Reproduce every line in the rows below without altering a single character.

Input:
-- start --

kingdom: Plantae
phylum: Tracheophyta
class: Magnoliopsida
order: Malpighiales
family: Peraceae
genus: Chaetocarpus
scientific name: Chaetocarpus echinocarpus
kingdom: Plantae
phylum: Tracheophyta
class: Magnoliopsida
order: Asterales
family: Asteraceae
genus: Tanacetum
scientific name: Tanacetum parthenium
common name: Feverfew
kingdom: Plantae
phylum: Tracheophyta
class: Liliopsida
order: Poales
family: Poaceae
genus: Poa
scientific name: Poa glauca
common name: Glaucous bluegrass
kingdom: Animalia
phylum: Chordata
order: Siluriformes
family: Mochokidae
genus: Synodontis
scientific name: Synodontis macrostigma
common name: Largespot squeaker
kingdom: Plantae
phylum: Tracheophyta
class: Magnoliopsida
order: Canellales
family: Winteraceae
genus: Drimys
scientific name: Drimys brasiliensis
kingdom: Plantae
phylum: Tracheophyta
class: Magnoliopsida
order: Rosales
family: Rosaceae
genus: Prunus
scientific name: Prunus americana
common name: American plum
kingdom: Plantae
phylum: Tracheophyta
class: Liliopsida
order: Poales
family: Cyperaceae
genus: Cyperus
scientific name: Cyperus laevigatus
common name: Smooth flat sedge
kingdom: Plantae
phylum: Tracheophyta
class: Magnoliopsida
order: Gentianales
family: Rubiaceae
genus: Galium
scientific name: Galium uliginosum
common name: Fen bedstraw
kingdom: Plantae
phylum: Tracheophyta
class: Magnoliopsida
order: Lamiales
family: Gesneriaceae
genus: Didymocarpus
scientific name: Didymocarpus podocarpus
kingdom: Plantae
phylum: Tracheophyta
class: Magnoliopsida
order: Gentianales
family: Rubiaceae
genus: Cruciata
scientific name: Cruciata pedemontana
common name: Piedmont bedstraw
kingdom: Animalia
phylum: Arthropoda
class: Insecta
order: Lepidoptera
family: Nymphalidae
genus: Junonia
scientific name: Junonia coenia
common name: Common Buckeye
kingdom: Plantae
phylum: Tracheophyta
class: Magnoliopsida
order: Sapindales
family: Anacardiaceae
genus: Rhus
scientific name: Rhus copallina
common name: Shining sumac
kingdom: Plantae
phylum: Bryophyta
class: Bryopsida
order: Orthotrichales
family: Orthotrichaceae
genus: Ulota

-- end --

Output for this exercise:
kingdom: Plantae
phylum: Tracheophyta
class: Magnoliopsida
order: Malpighiales
family: Peraceae
genus: Chaetocarpus
scientific name: Chaetocarpus echinocarpus
kingdom: Plantae
phylum: Tracheophyta
class: Magnoliopsida
order: Asterales
family: Asteraceae
genus: Tanacetum
scientific name: Tanacetum parthenium
common name: Feverfew
kingdom: Plantae
phylum: Tracheophyta
class: Liliopsida
order: Poales
family: Poaceae
genus: Poa
scientific name: Poa glauca
common name: Glaucous bluegrass
kingdom: Animalia
phylum: Chordata
order: Siluriformes
family: Mochokidae
genus: Synodontis
scientific name: Synodontis macrostigma
common name: Largespot squeaker
kingdom: Plantae
phylum: Tracheophyta
class: Magnoliopsida
order: Canellales
family: Winteraceae
genus: Drimys
scientific name: Drimys brasiliensis
kingdom: Plantae
phylum: Tracheophyta
class: Magnoliopsida
order: Rosales
family: Rosaceae
genus: Prunus
scientific name: Prunus americana
common name: American plum
kingdom: Plantae
phylum: Tracheophyta
class: Liliopsida
order: Poales
family: Cyperaceae
genus: Cyperus
scientific name: Cyperus laevigatus
common name: Smooth flat sedge
kingdom: Plantae
phylum: Tracheophyta
class: Magnoliopsida
order: Gentianales
family: Rubiaceae
genus: Galium
scientific name: Galium uliginosum
common name: Fen bedstraw
kingdom: Plantae
phylum: Tracheophyta
class: Magnoliopsida
order: Lamiales
family: Gesneriaceae
genus: Didymocarpus
scientific name: Didymocarpus podocarpus
kingdom: Plantae
phylum: Tracheophyta
class: Magnoliopsida
order: Gentianales
family: Rubiaceae
genus: Cruciata
scientific name: Cruciata pedemontana
common name: Piedmont bedstraw
kingdom: Animalia
phylum: Arthropoda
class: Insecta
order: Lepidoptera
family: Nymphalidae
genus: Junonia
scientific name: Junonia coenia
common name: Common Buckeye
kingdom: Plantae
phylum: Tracheophyta
class: Magnoliopsida
order: Sapindales
family: Anacardiaceae
genus: Rhus
scientific name: Rhus copallina
common name: Shining sumac
kingdom: Plantae
phylum: Bryophyta
class: Bryopsida
order: Orthotrichales
family: Orthotrichaceae
genus: Ulota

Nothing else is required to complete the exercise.